Foram solicitados comentários ao ministro da Saúde, Tim Nicholls, que foi acusado pelo vice-porta-voz de saúde do Partido Trabalhista, Joe Kelly, de “adicionar mais burocracia para os trabalhadores hospitalares”.
“O Comissário para a Integridade alertou sobre esta questão”, disse Kelly em comunicado.
O LNP compareceu às eleições de Outubro de 2024 prometendo colocar médicos e enfermeiros “de volta ao comando”, apesar dos conselhos de serviços de saúde incluírem médicos de outros serviços ou organizações.

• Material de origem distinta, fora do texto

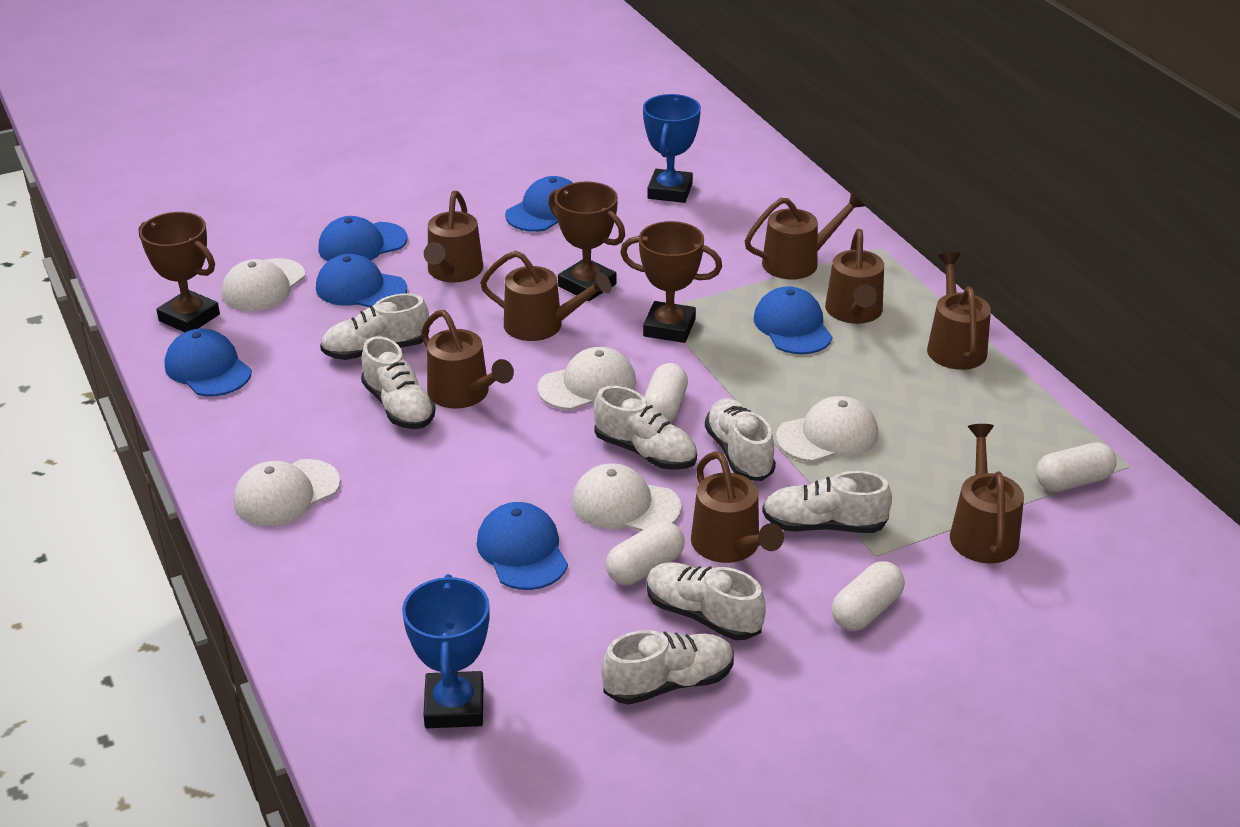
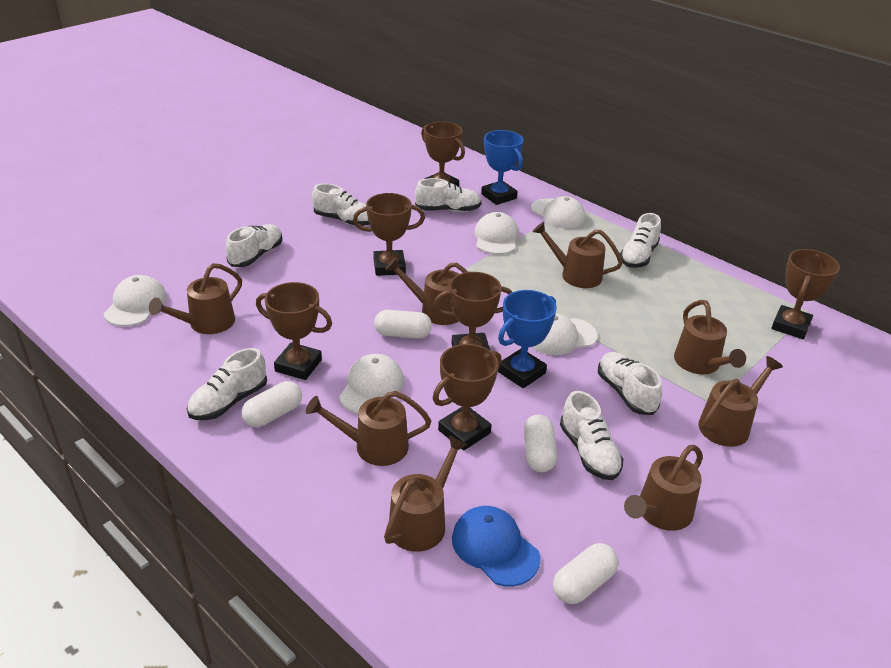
blue cap: [164,329,252,396] [316,254,407,307] [318,216,408,261] [477,502,568,590] [505,176,573,232] [754,286,832,354] = 6 -> [452,506,540,586] = 1
brown trophy: [139,212,220,332] [549,181,625,301] [620,221,722,343] = 3 -> [256,282,332,380] [353,193,425,276] [421,121,465,187] [433,272,512,350] [433,344,502,450] [771,249,840,339] = 6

O Parlamento aprovou leis em Julho passado que exigem que estes médicos venham da mesma organização, levantando dúvidas entre algumas das principais partes interessadas e a oposição trabalhista.
Embora tenha observado que a carga administrativa de tais conflitos era administrável, em Julho, a Comissária para a Integridade, Linda Waugh, “questionou de uma perspectiva política” se esta seria a melhor ou a única abordagem.
As questões que necessitam de gestão incluem questões apresentadas ao conselho relacionadas com o papel do médico como funcionário e o facto de que, como membro do conselho, o seu CEO deve reportar-se a eles, disse ele.
Waugh, em correspondência com a comissão parlamentar que analisa as leis, também disse que “não era apropriado” que um funcionário fosse nomeado presidente ou vice-presidente do seu conselho.
Nicholls, no seu discurso de feedback sobre o projecto de lei no ano passado, disse estar confiante de que qualquer conflito poderia ser resolvido e observou que um presidente do serviço de saúde, nomeado pelo Partido Trabalhista, era um funcionário.